Без единого слова Суханов наклонился, чтобы поцеловать мать в мокрую щеку, развернулся и, оставив на столе разбросанные в беспорядке рисунки, устремился прочь из этой кухни, из квартиры и вниз по лестнице. Она не пыталась его удержать. На этажах было темно, ступени оказались скользкими, в висках вяло пульсировала головная боль. На тротуаре у подъезда ему в рукав вцепился эксцентричного вида человечек с канареечно-желтой бородой, который скороговоркой заверял его в своей бесконечной преданности, приглашал посетить какой-то музей в Вологде… Тут наверху распахнули окно, и взволнованный голос закричал: «Мальвина! Улетела! Мальвиночка моя улетела!» Эксцентричный незнакомец воскликнул: «Боже мой!» — и, воздев руки в направлении шума, уставился вверх сквозь очки, какие носили сто лет назад.

Освободившись от его хватки, Суханов быстро зашагал по улице.

Глава 22

Очертания города давно утратили четкость, и в сумерках один за другим начали зажигаться призрачные фонари, а он все блуждал по улицам старого Арбата, и мысли кружились в темном, бессловесном вихре. Шаги его были бесцельны, их направляла одна лишь неуемная тяга к движению; однако после того как невзначай срезанный угол забросил его в зловонную пасть смутно знакомой подворотни, он остановился, огляделся и вдруг понял, каким путем сами собой следовали его ноги. Каким-то образом, бездумно, прошелся он по широким, окрашенным в пастельные цвета улицам и затененным аллеям, где играл в свои счастливые пять, шесть, семь лет, пока разматывающийся клубок времени не привел его в то самое место, где наступил конец его первой детской мечте.

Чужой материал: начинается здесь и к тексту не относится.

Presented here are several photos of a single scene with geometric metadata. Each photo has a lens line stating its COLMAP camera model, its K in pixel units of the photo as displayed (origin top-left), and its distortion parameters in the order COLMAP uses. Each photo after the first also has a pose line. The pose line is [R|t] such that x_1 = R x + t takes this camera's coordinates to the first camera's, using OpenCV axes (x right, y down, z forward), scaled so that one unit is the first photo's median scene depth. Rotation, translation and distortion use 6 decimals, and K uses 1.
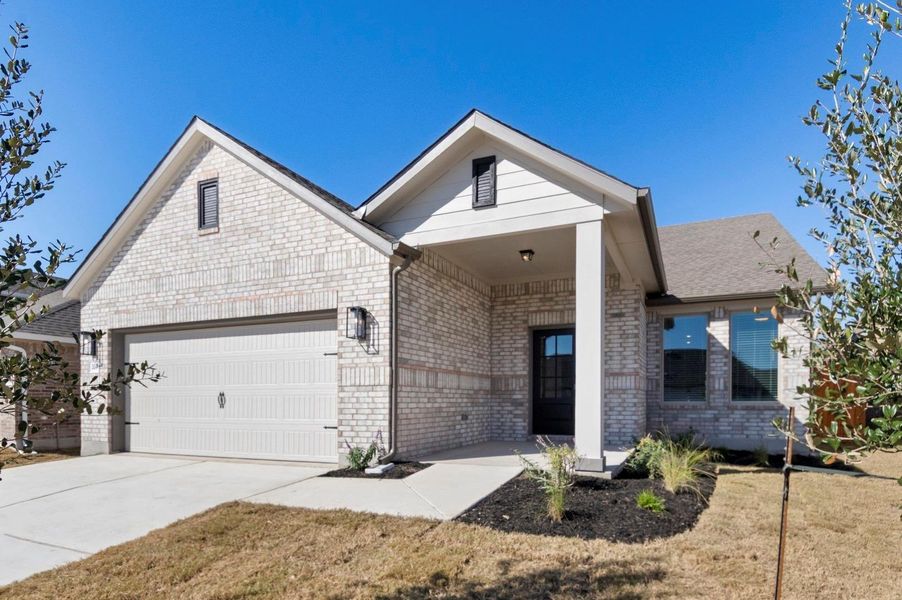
lens RADIAL K [[433.0, 0, 491.8], [0, 433.0, 358.4], [0, 0, 1]] dist [0.012379, -0.000472]
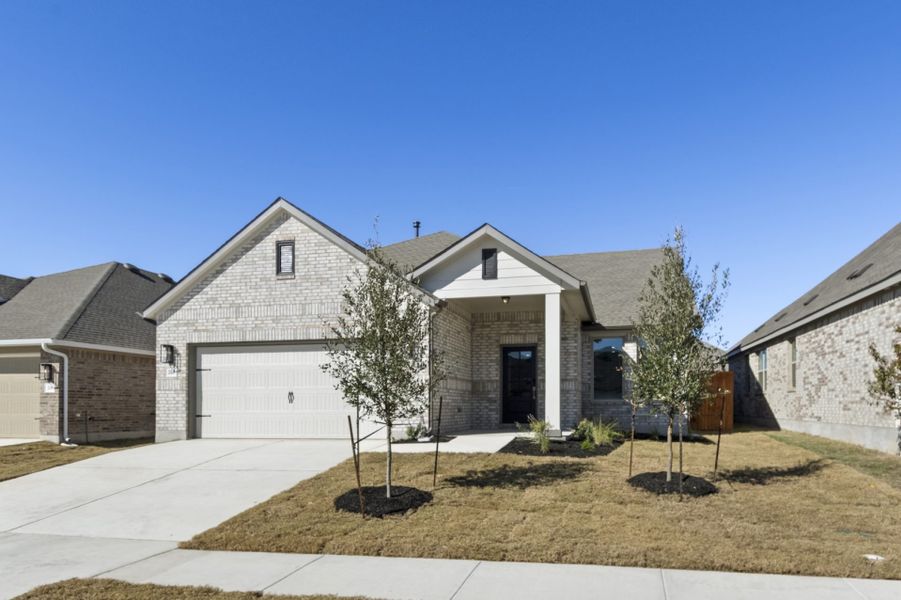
lens RADIAL K [[479.4, 0, 483.2], [0, 479.4, 328.3], [0, 0, 1]] dist [0.028030, -0.022223]
pose [[0.988368, 0.021737, 0.150520, -0.248692], [-0.012381, 0.997948, -0.062814, -0.036084], [-0.151577, 0.060220, 0.986609, -0.625263]]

Повинуясь безотчетному порыву, он прошел под мрачными низкими сводами дальше, во двор. В какой-то квартире бились ритмы рок-н-ролла, но в глубине двора было тихо и темно, только по периметру квадратами лежали бледные отблески горящих окон, как и в тот вечер, без малого пятьдесят лет назад, когда перепуганный мальчишка похоронил в сугробе альбом Боттичелли. В углу, где некогда высился тот сугроб, теперь красовалась новенькая песочница. Он приблизился, и ему показалось, что песок заиграл в тусклом свете жемчужными, розоватыми, неземными бликами… Затаив дыхание, он всмотрелся и понял, что это всего-навсего тень от пошлого розового абажура, видневшегося в ближайшем окне. В песке торчал забытый детский совок. Его прошлого здесь больше не было.